=== Begin Enclosure ===

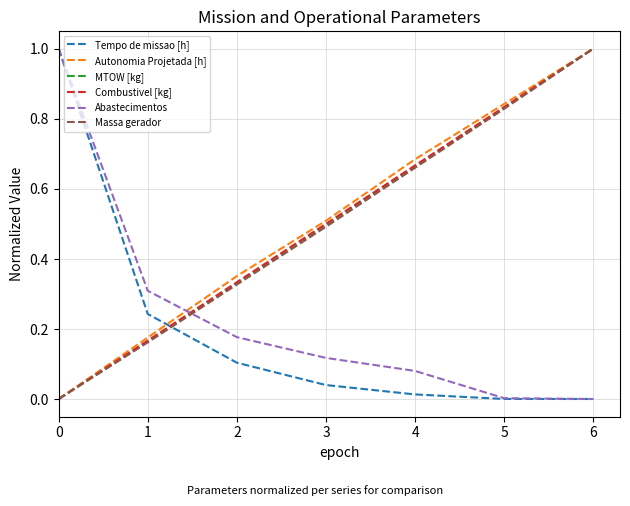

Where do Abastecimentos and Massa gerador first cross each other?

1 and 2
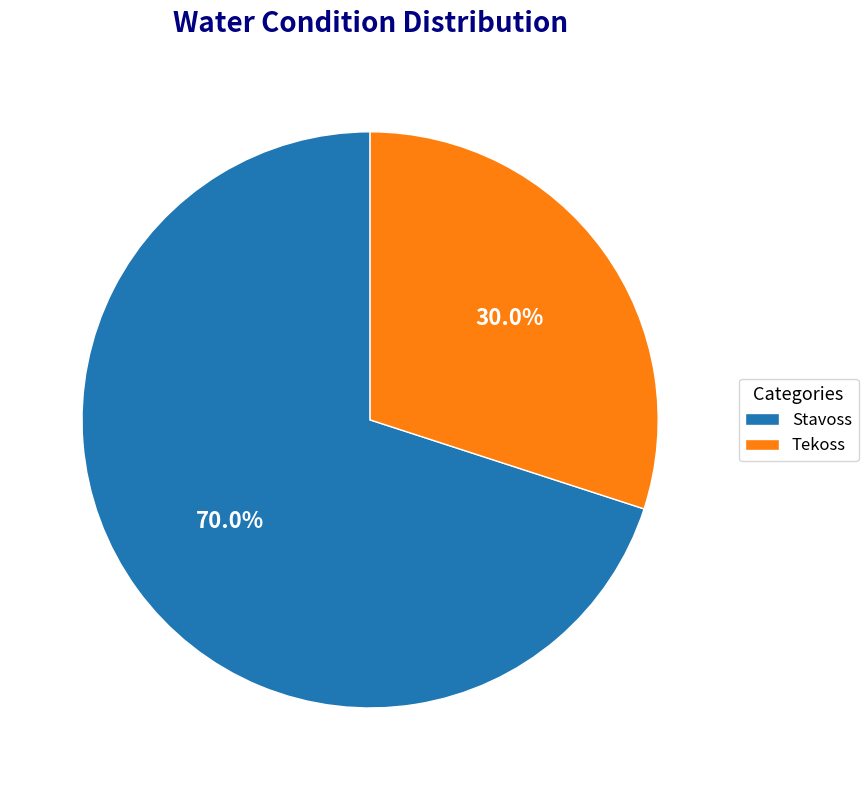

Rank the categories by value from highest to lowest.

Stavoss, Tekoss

=== End Enclosure ===

*What is expected*.
Turn the listing above into a numbered list, with one line per item. Leave out the blank lines and the pictures.

*Response below*.
1. Where do Abastecimentos and Massa gerador first cross each other?
2. 1 and 2
3. Rank the categories by value from highest to lowest.
4. Stavoss, Tekoss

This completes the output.